Plotting SVM Decision Boundaries with e1071 in R

rtip
viz
Author

Steven P. Sanderson II, MPH

Published

September 11, 2023

Introduction

Support Vector Machines (SVM) are a powerful tool in the world of machine learning and classification. They excel in finding the optimal decision boundary between different classes of data. However, understanding and visualizing these decision boundaries can be a bit tricky. In this blog post, we’ll explore how to plot an SVM object using the e1071 library in R, making it easier to grasp the magic happening under the hood.

What is e1071?

e1071 is an R package that provides tools for performing support vector machine (SVM) classification and regression. It’s widely used in the R community for its simplicity and efficiency. In this post, we’ll focus on SVM classification.

Setting Up

Before we dive into plotting, you’ll need to install and load the e1071 package if you haven’t already (I already have it so I won’t re-install it). You can do this using the following commands:

# Install e1071 (if not already installed)
# install.packages("e1071")

# Load the library
library(e1071)

Creating an Example SVM

Let’s start with a simple example to illustrate how to plot the decision boundary of an SVM. We’ll use a toy dataset with two classes: red dots and blue squares. Our goal is to create an SVM that separates these two classes.

# Create a toy dataset
set.seed(123)
data <- data.frame(
  x1 = rnorm(50, mean = 2),
  x2 = rnorm(50, mean = 2),
  label = c(rep("Red", 25), rep("Blue", 25)) |> as.factor()
)

# Train an SVM
svm_model <- svm(label ~ ., data = data, kernel = "linear")

In this example, we generated 50 data points with two features (x1 and x2) and two classes (Red and Blue). We then trained a linear SVM using the svm function from the e1071 package.

Plotting the Decision Boundary

Now comes the exciting part – plotting the decision boundary! We’ll use a combination of functions to achieve this. First, we’ll create a grid of points that cover the entire range of our data. Then, we’ll use the SVM model to predict the class labels for these points, effectively creating a decision boundary.

# Create a grid of points for prediction
x1_grid <- seq(min(data$x1), max(data$x1), length.out = 100)
x2_grid <- seq(min(data$x2), max(data$x2), length.out = 100)
grid <- expand.grid(x1 = x1_grid, x2 = x2_grid)
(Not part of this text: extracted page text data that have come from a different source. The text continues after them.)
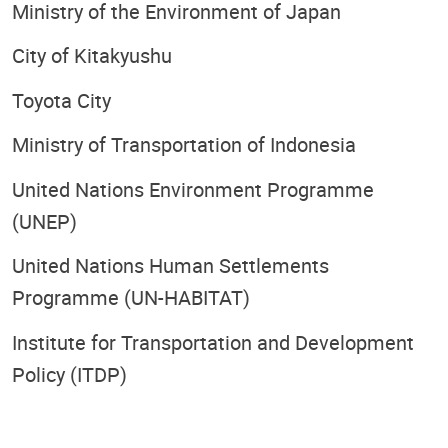
Ministry of the Environment of Japan
City of Kitakyushu
Toyota City
Ministry of Transportation of Indonesia
United Nations Environment Programme
(UNEP)
United Nations Human Settlements
Programme (UN-HABITAT)
Institute for Transportation and Development
Policy (ITDP)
# Predict class labels for the grid
predicted_labels <- predict(svm_model, newdata = grid)

# Plot the decision boundary
plot(data$x1, data$x2, col = factor(data$label), pch = 19, main = "SVM Decision Boundary")
points(grid$x1, grid$x2, col = factor(predicted_labels), pch = ".", cex = 1.5)
legend("topright", legend = levels(data$label), col = c("blue", "red"), pch = 19)

In this code, we first create a grid of points covering the range of our data using expand.grid. Then, we predict the class labels for these points using our trained SVM model and store them in predicted_labels. Finally, we plot the original data points with colors representing their true labels and overlay the decision boundary using the predicted labels.

Interpreting the Plot

The resulting plot will display your data points with red dots and blue squares, representing the true class labels. The decision boundary will be shown as a mix of red and blue points, indicating where the SVM has classified the data. The legend on the top-right helps you distinguish between the two classes.
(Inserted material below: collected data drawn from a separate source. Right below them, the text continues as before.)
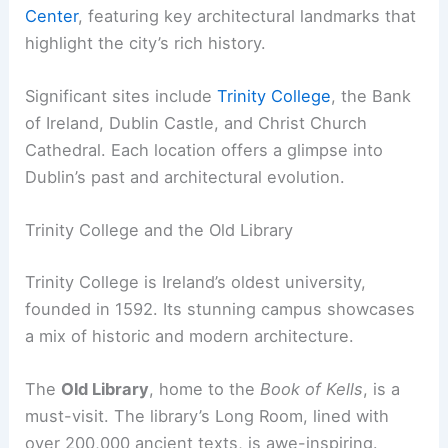
Center
, featuring key architectural landmarks that
highlight the city’s rich history.
Significant sites include
Trinity College
, the Bank
of Ireland, Dublin Castle, and Christ Church
Cathedral. Each location offers a glimpse into
Dublin’s past and architectural evolution.
Trinity College and the Old Library
Trinity College is Ireland’s oldest university,
founded in 1592. Its stunning campus showcases
a mix of historic and modern architecture.
The
Old Library
, home to the
Book of Kells
, is a
must-visit. The library’s Long Room, lined with
over 200,000 ancient texts, is awe-inspiring.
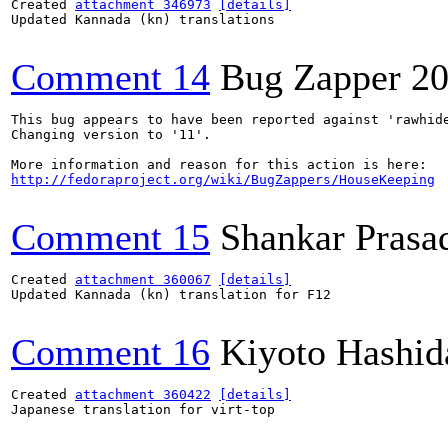
Created 
attachment 346973
[details]
Updated Kannada (kn) translations

Comment 14
Bug Zapper
20
This bug appears to have been reported against 'rawhide
Changing version to '11'.

http://fedoraproject.org/wiki/BugZappers/HouseKeeping
Comment 15
Shankar Prasa
Created 
attachment 360067
[details]
Updated Kannada (kn) translation for F12

Comment 16
Kiyoto Hashid
Created 
attachment 360422
[details]
Japanese translation for virt-top
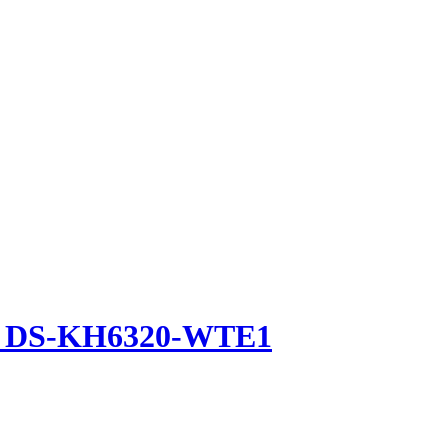
ion DS-KH6320-WTE1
We can also more simply plot out the model, see below:

plot(svm_model, data = data)

# Change the colors
plot(svm_model, data = data, color.palette = heat.colors)

Try It Yourself!

Now that you’ve seen how to plot an SVM decision boundary using the e1071 package, I encourage you to try it with your own datasets and experiment with different kernels (e.g., radial or polynomial) to see how the decision boundary changes.

SVMs are a versatile tool for classification tasks, and visualizing their decision boundaries can provide valuable insights into your data and model. Happy plotting!